21st Century Fox (FOXA  ) last week announced that the Walt Disney Company (DIS  ) is prepared to buy Sky News in order to help bolster Fox's bid to acquire British satellite broadcaster Sky plc. Disney's offer to purchase Sky News comes as 21st Century Fox attempts to address the concerns of regulators in the U.K., who provisionally rejected its proposed acquisition of Sky in January.

Disney's offer to purchase Sky News is a part of 21st Century Fox's efforts to make its proposed acquisition of Sky more palatable to British regulators by separating Sky News from the influence of Fox and the Murdoch Family Trust.
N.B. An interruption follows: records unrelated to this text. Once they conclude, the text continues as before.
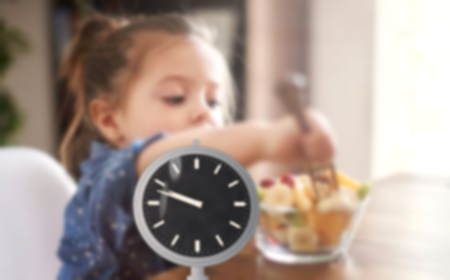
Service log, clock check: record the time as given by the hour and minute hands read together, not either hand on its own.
9:48
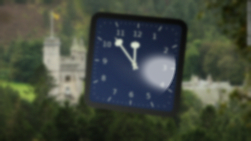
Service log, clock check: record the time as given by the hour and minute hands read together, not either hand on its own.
11:53
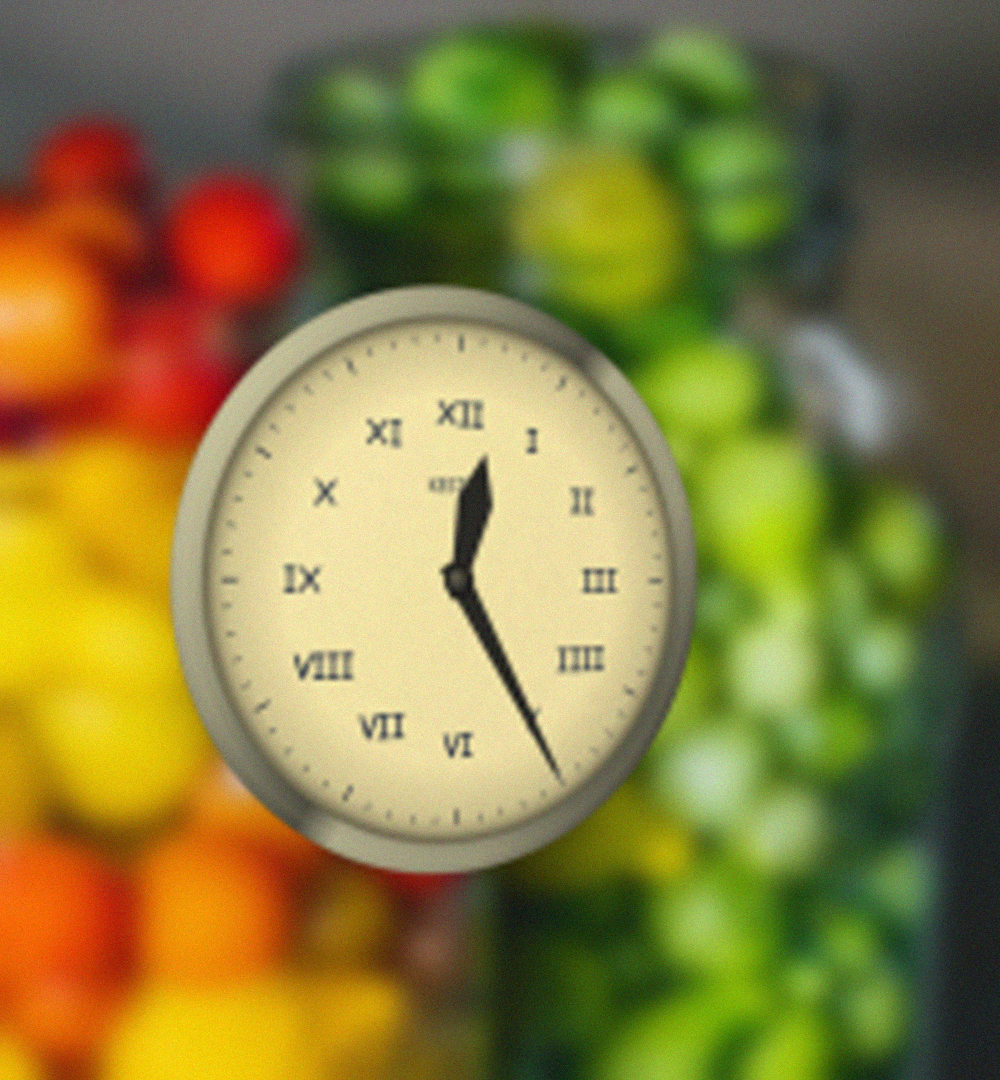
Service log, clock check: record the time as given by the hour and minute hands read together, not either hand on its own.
12:25
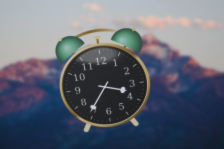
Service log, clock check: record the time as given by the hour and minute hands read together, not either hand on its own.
3:36
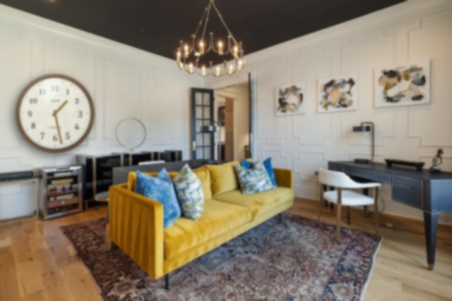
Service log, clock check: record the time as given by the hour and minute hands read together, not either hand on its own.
1:28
The U.K.'s Competition and Markets Authority (CMA) had provisionally rejected the 21st Century Fox-Sky deal, on the grounds that the transaction would leave an excessive share of the nation's news outlets in the control of 21st Century Fox's founder and executive chairman Rupert Murdoch and the Murdoch family. Murdoch also controls News Corporation (NWSA  ), which owns the publisher of prominent British newspapers The Times, The Sunday Times, and The Sun.
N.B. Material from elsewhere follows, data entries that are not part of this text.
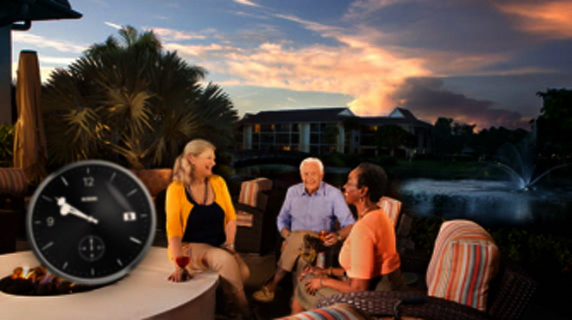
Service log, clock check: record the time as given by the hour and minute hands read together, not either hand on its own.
9:51
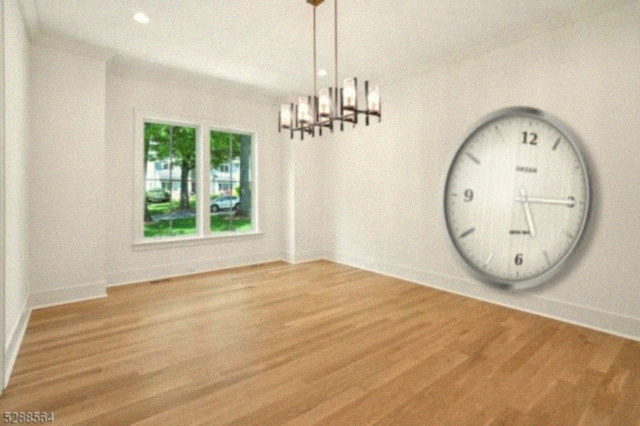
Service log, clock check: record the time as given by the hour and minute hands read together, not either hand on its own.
5:15
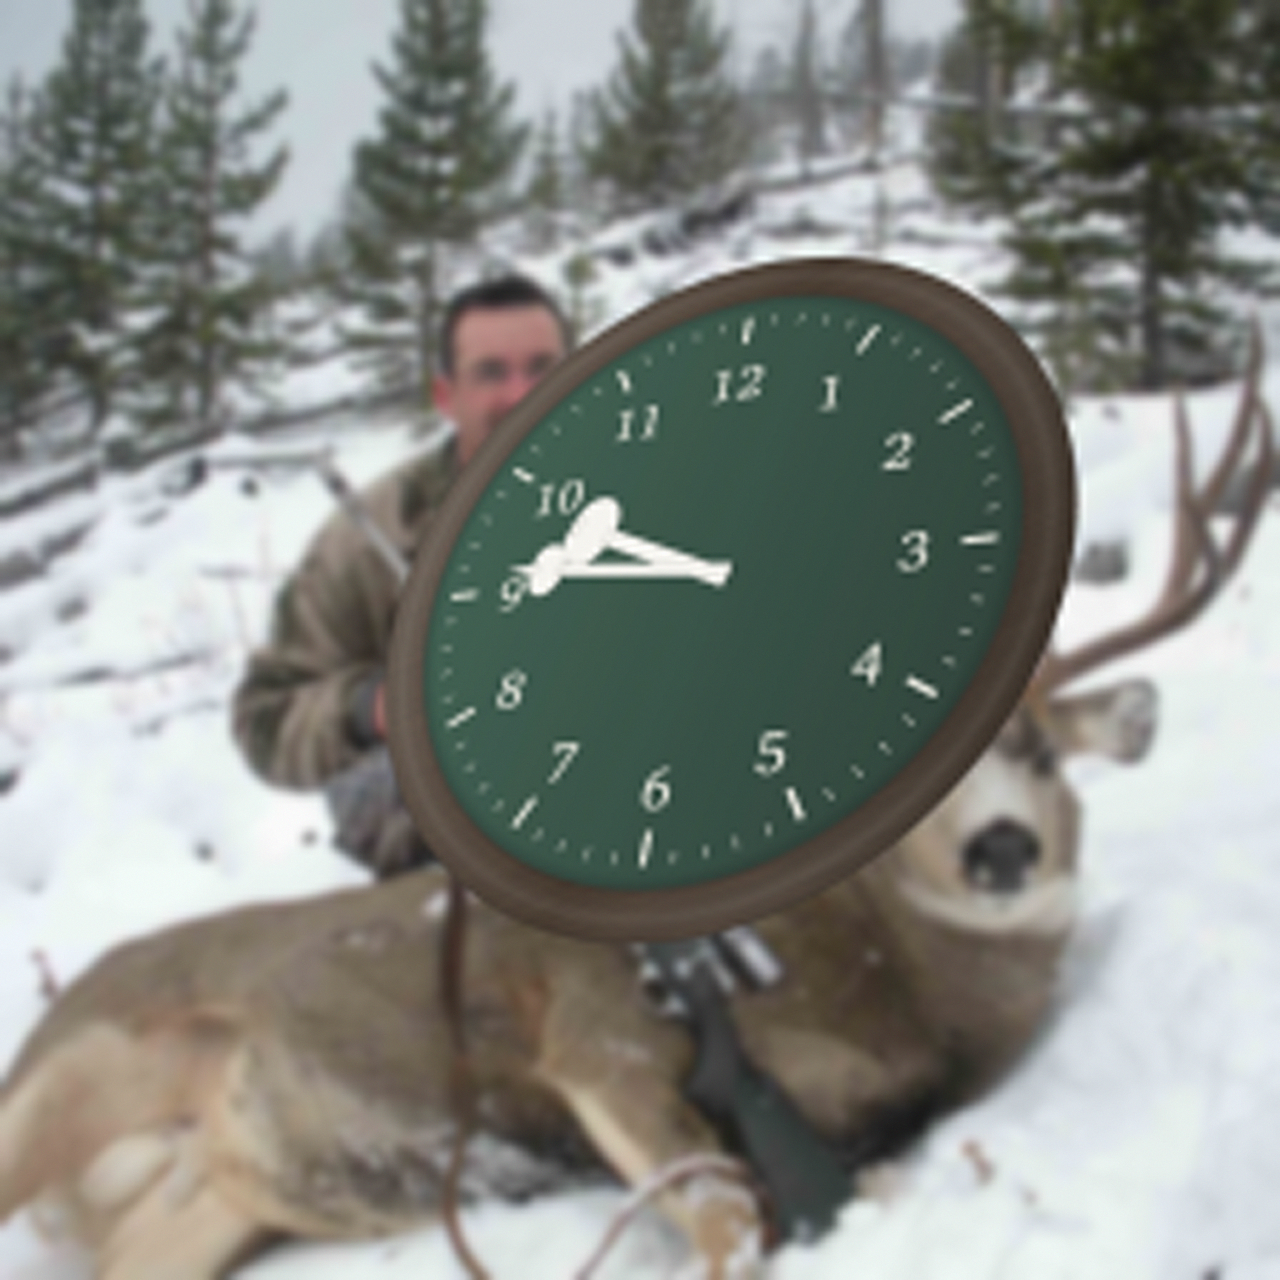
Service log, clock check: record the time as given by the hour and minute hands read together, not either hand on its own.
9:46
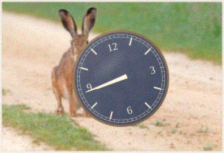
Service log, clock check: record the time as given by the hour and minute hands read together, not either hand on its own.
8:44
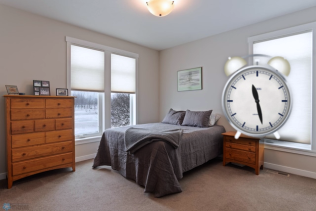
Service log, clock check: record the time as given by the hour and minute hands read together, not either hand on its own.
11:28
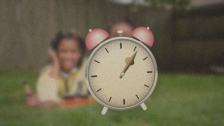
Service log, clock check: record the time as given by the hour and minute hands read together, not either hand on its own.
1:06
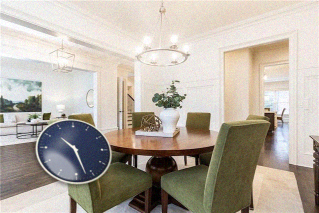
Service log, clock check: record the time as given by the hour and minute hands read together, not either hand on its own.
10:27
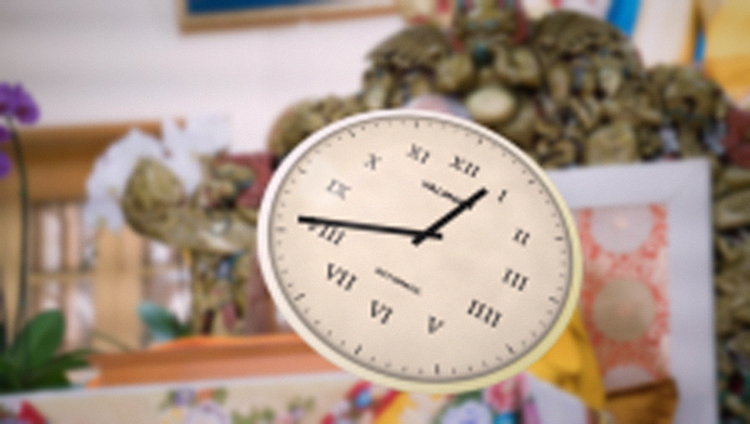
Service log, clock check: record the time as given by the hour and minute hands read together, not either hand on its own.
12:41
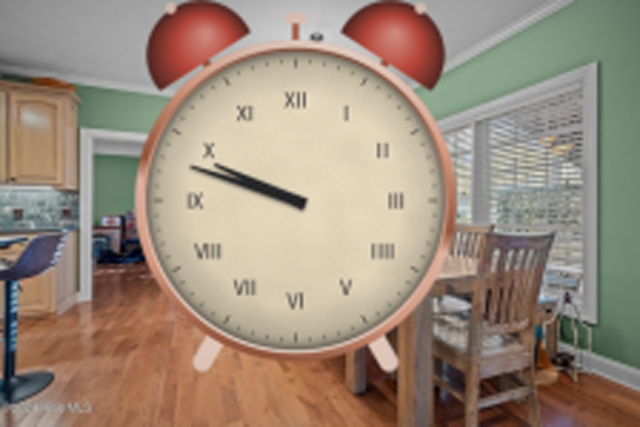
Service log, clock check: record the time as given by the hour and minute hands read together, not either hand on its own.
9:48
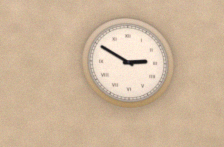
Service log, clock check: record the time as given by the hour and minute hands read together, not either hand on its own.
2:50
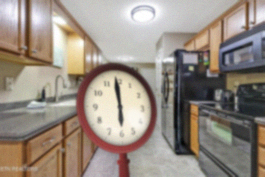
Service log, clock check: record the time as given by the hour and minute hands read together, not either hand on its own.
5:59
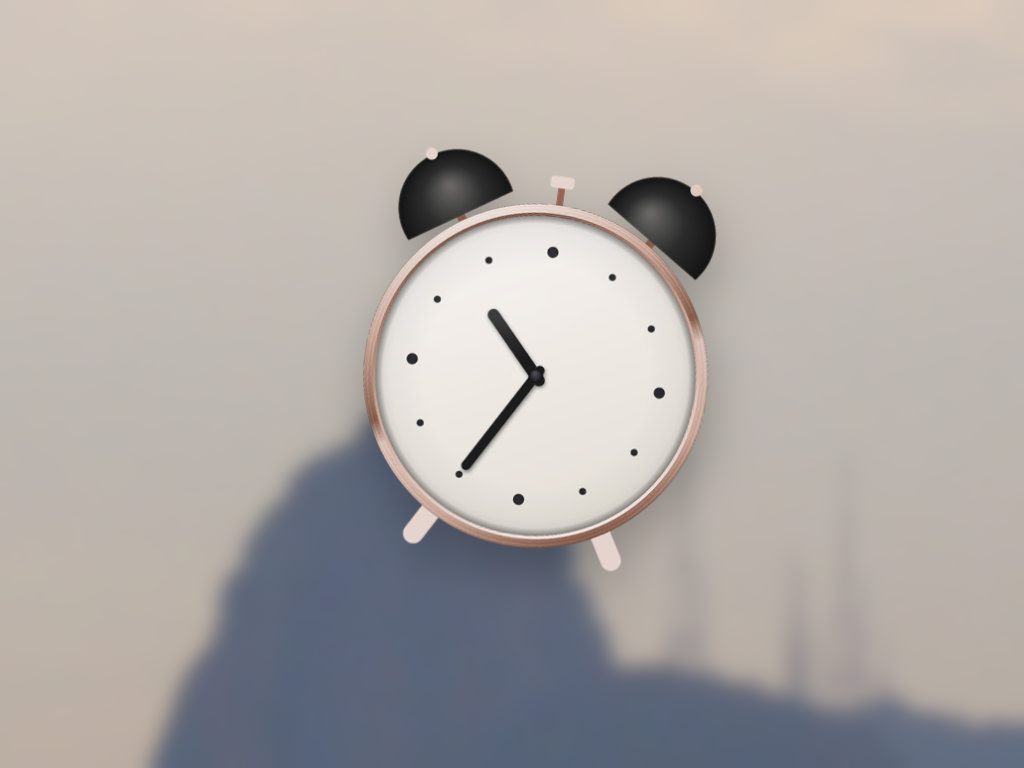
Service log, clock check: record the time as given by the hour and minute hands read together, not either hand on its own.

Committed to adding the British broadcaster to his global media empire, Murdoch is now facing a challenger for Sky from major competitor Comcast (CMCSA  ). Comcast, which owns NBC and Universal Pictures, submitted a rival bid of $31 billion for the company late this February.

Disney has a substantial interest in the proposed 21st Century Fox-Sky deal. In December 2017, the company announced its plans to acquire 21st Century Fox, in a $52.4 billion deal projected to be finalized in the next year. Disney will take over 21st Century Fox's film and television studios, cable entertainment networks, and international TV businesses. The last category includes Fox's 39% stake in Sky, which Comcast is pursuing as part of its bid to acquire Sky. Disney's CEO Robert A. Iger has also expressed sharp interest in Sky, describing the British media giant as a "crown jewel."

Disney's new proposed purchase of Sky News will be conducted separately from its proposed acquisition of Fox.

A sell-off of Sky News is one of two options for "[safeguarding] the independence of Sky News" proposed by 21st Century Fox in a filing with the CMA, released last Tuesday. The company's other proposed remedy would see Sky News legally separated from the rest of Sky and led by an independent board. Under the "ring-fencing" proposal, Sky News would operate as a distinct, independent company within Sky plc, with funding guaranteed for 15 years.

In its response to Fox's proposed solutions, Sky backed the American media company, saying, "Sky believes that both of these remedy proposals comprehensively address any plurality concerns the CMA may have, and would guarantee the long-term future of Sky News and its ongoing editorial independence."

The CMA is set to present its final report to Britain's Secretary of State for Digital, Culture, Media, and Sport, Matt Hancock, by May 1, 2018. The Culture Secretary has promised to issue a decision on the transaction by June 14, 2018.